Health officials in the Democratic Republic of Congo (DRC) have confirmed a new outbreak of the deadly Ebola virus in the country’s northwest, Voice of America (VOA) reported on Monday.
The revelation comes as health authorities struggle to contain a separate Ebola outbreak in eastern DRC. The country is also currently battling a Wuhan coronavirus upsurge and the world’s largest measles outbreak, according to the report.
Authorities identified the center of the new Ebola outbreak as Mbandaka, the capital of the DRC’s Equateur province. The city is home to over one million people and is known as a transport hub, located on the Congo River. At a press conference on Monday, DRC health minister Eteni Longondo said “four people have already died” from Ebola in Mbandaka, Al Jazeera reports.
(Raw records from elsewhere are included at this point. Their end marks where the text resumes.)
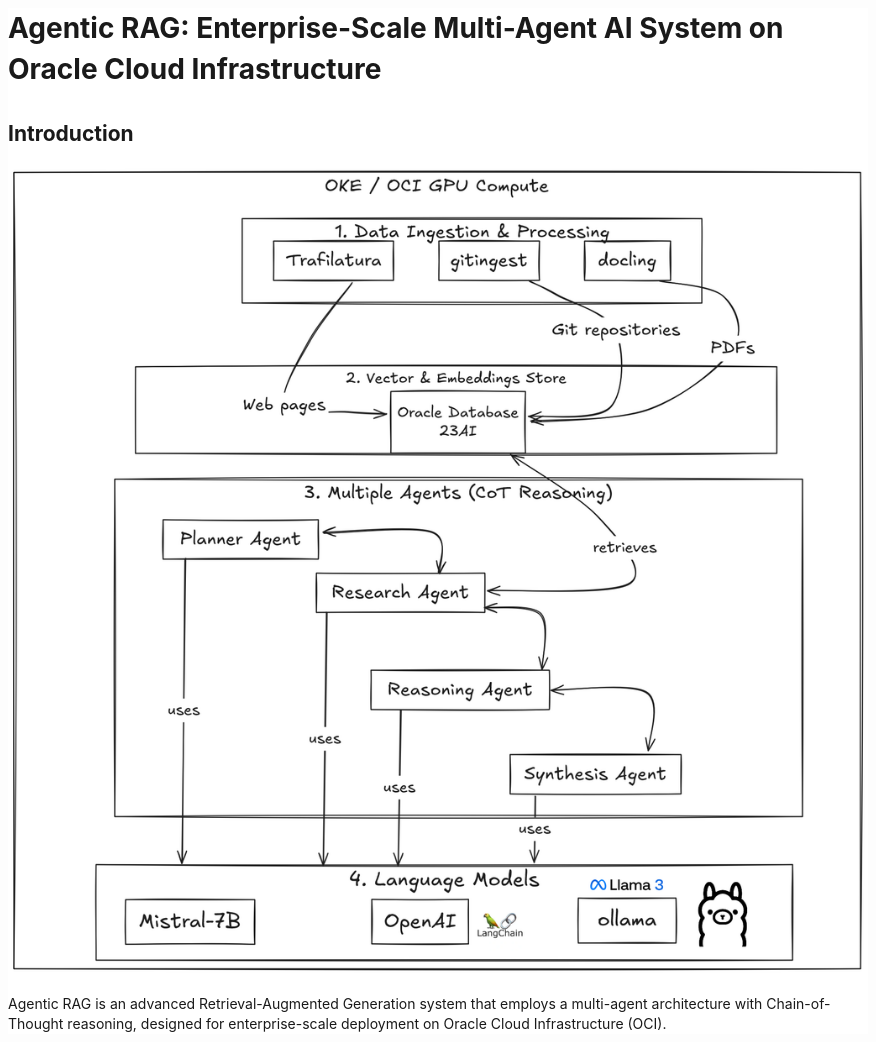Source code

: # Agentic RAG: Enterprise-Scale Multi-Agent AI System on Oracle Cloud Infrastructure

## Introduction

<img src="../img/architecture.png" width="100%">

Agentic RAG is an advanced Retrieval-Augmented Generation system that employs a multi-agent architecture with Chain-of-Thought reasoning, designed for enterprise-scale deployment on Oracle Cloud Infrastructure (OCI).
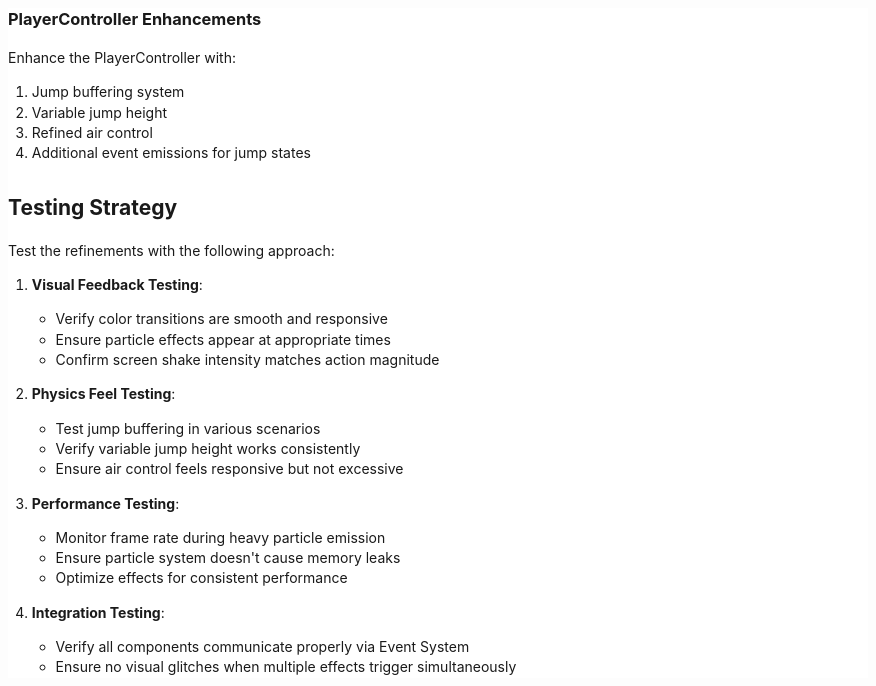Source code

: ### PlayerController Enhancements

Enhance the PlayerController with:

1. Jump buffering system
2. Variable jump height
3. Refined air control
4. Additional event emissions for jump states

## Testing Strategy

Test the refinements with the following approach:

1. **Visual Feedback Testing**:
    - Verify color transitions are smooth and responsive
    - Ensure particle effects appear at appropriate times
    - Confirm screen shake intensity matches action magnitude

2. **Physics Feel Testing**:
    - Test jump buffering in various scenarios
    - Verify variable jump height works consistently
    - Ensure air control feels responsive but not excessive

3. **Performance Testing**:
    - Monitor frame rate during heavy particle emission
    - Ensure particle system doesn't cause memory leaks
    - Optimize effects for consistent performance

4. **Integration Testing**:
    - Verify all components communicate properly via Event System
    - Ensure no visual glitches when multiple effects trigger simultaneously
“The [DRC’s] National Institute of Biomedical Research (INRB) has confirmed to me that samples from Mbandaka tested positive for Ebola,” the minister said at the briefing.
Equateur province previously battled an Ebola spike from May-July 2018 that killed 33 people.
“This is a province that has already experienced the disease. They know how to respond. They started the response at the local level [on Sunday],” Longondo said.
According to the report, health authorities in eastern DRC have been battling an Ebola flare-up that began in 2018 and has killed 2,280 people. This outbreak emerged in North Kivu province in August 2018. It then spread to the neighboring Ituri province, the site of ongoing inter-ethnic violence which further complicates the disease’s spread there. A recent U.N. report said that from March to May, over 200,000 people were displaced by violence from tribal hostilities in Ituri province.
In March, DRC health officials had expected to declare the Ebola outbreak in Eastern DRC officially over after the last known Ebola patient was discharged from treatment. On April 10, however, a new case of Ebola was recorded in North Kivu province.
The ongoing epidemic in eastern DRC is the world’s second-largest Ebola outbreak on record and the country’s single worst. The severity of the outbreak has exhausted the country’s hospitals. In March, a U.N. report declared the DRC’s healthcare system to be “on life support.”
A recent coronavirus flare-up in the DRC further threatens the country’s public health. At press time on Tuesday, the DRC had recorded 3,326 infections and 72 deaths from the Chinese coronavirus.